Understanding InflationPaul Krugman keeps telling us that we need to keep stimulating the economy in America and Europe. What he rarely says too loudly is that there is a limit to how much this can be done by borrowing. The only possible source of money for that stimulation is to print it. [Of course it isn't literally printed: it is all just numbers in computers.]
When GFC/I hit, then banks did start printing money. They called it "Quantitative Easing". They used the printed money to buy bonds, and they promised that they would later unprint the money by selling the bonds. Printing money is criticized for causing inflation. Commentators seem to have no trouble saying this with a straight face when the reality in America and Europe is damaging deflation. We can certainly agree that unprinting money at this time will add to deflation.
So why is everyone so hysterical about inflation? We are usually pointed at Germany's bout of hyperinflation in the early 1920s as a lesson in the bad things that can happen. But hang on: After their burst of hyperinflation sorted out their economy, Germany got its act together, and only 15 years later they nearly conquered the whole of Europe. Meanwhile their victorious opponents who were also basket cases in the early 1920s didn't have inflation and they were still basket cases 15 years later. So we need to understand what inflation does that is helpful. But first a foray into politics.
Listen to the debate between the stimulators (led by Paul Krugman) and the deficit-reducers (led by right-wing parties everywhere, with the left too nervous to criticize). You would think that this was a purely technical debate about how best to run the economy in the national interest. Nothing could be further from the truth. When governments act they produce winners and losers. This has the unfailing effect of bringing out the engines of disinformation on both sides. And inflation makes losers of the most powerful people on the planet: lenders and people with cash in the bank.
Inflation makes it easy for borrowers to pay back their loans. This means that borrowers come to fully own the real physical assets that were the collatoral for the loan. They then lavish care and attention on those assets and make them as productive as they can be. Consider on the other hand what happens when the economy is weak and there is also deflation. The borrowers know that they can never repay that loan. They squeeze as much value as they can out of the assets without the ability or incentive to properly maintain them. The employees who know how to operate the equipment leave. Eventually the lenders get the assets but the value of those assets is substantially reduced.
So who wins from deflation and loses from a bit of inflation? Hardly anyone. Except that this misses some important human traits. One is that we hate seeing other people get something for nothing, and there is no doubt that debtors get that with inflation. Also humans see gains and losses in relative terms: we like to do better than others, particularly our neighbors. That's why increasing standards of living don't increase happiness. So the lenders rightly see inflation as transferring real wealth from them to debtors. And the lenders are the most powerful people on the planet.

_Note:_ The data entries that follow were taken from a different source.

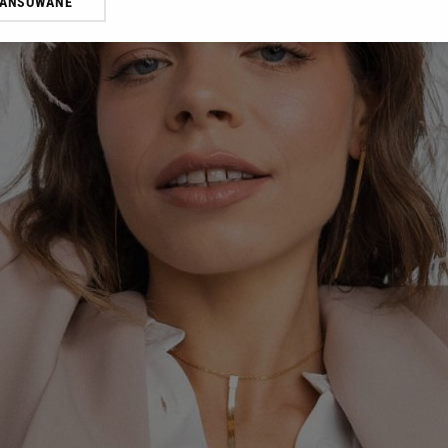
WANSOWANE
żasz też zgodę na zainstalowanie i przechowywanie plików cookie Gazeta.p
gora S.A. na Twoim urządzeniu końcowym. Możesz w każdej chwili zmien
 wywołując narzędzie do zarządzania twoimi preferencjami dot. przetw
ywatności ” w stopce serwisu i przechodząc do „Ustawień Zaawansowan
st także za pomocą ustawień przeglądarki.
rzy i Agora S.A. możemy przetwarzać dane osobowe w następujących cel
 geolokalizacyjnych. Aktywne skanowanie charakterystyki urządzenia do
 na urządzeniu lub dostęp do nich. Spersonalizowane reklamy i treści, p
zanie usług.
Lista Zaufanych Partnerów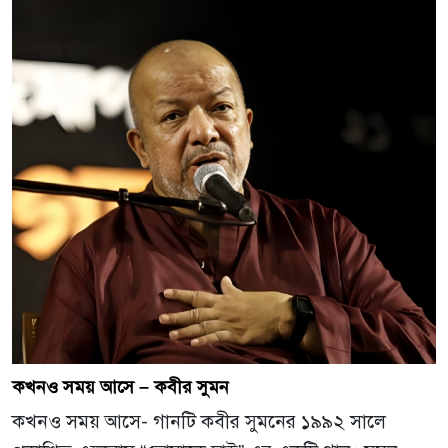
কখনও সময় আসে – কবীর সুমন
কখনও সময় আসে- গানটি কবীর সুমনের ১৯৯২ সালে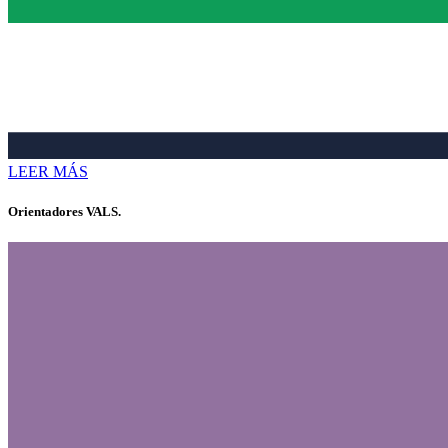
LEER MÁS
Orientadores VALS.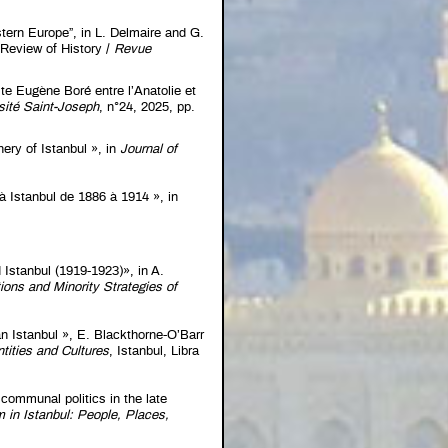
tern Europe”, in L. Delmaire and G.
Review of History /
Revue
ste Eugène Boré entre l’Anatolie et
rsité Saint-Joseph
, n°24, 2025, pp.
hery of Istanbul », in
Journal of
à Istanbul de 1886 à 1914 », in
d Istanbul (1919-1923)», in A.
ions and Minority Strategies of
 Istanbul », E. Blackthorne-O’Barr
tities and Cultures
, Istanbul, Libra
 communal politics in the late
m in Istanbul: People, Places,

So how much inflation do we need? Our main experience since WWII is that economies run well with about 3% growth and 2% inflation. This means about 5% growth in the nominal economy (the size of the economy in dollars, without taking into account the decline in the value of the dollar). It seems likely that this applies whatever the growth rate. If the real growth rate is 10% then a 5% deflation rate won't cause any problem. On the other side of the ledger, if the economy is declining at 2% for some reason, then you need 7% inflation to keep the wheels of commerce moving. [Note that we should be taking population change into account, so that the required growth in the nominal economy is probably 3% per head of population, assuming the added people are statistically similar to the existing population. But I'll ignore this subtlety.].
Why do we need this nominal growth? Without it then people who just sit on their money, and don't try to use it to generate wealth, do nearly as well as, or perhaps better than, the people who are trying to move the economy along.
Many people think the world would work better if money was a store of value as well as being a medium of exchange. That wouldn't work. Still there is merit in society storing valuable commodities to prepare for difficult times ahead. The government could sell certificates representing a basket of stored commodities. This would act as an additional sort of money that was a store of real world value. It would be similar to the gold standard back when you really could change your notes for gold, but it would not be based on a single commodity. Certificates would be cashable for money at any time for the current market value of the commodities. When the government has less certificates than stored commodities it would sell the commodities to restore balance.
The basket of commodities would be chosen (and adapted over time) to reflect the manufacturing and direct consumption needs of society. As such it would not be a distortion of production. Compare this with people that want to restore the gold standard. This would take monetary policy out of the hands of people trying to make the economy work, and place it back into the hands of miners, alchemists and conquistadors.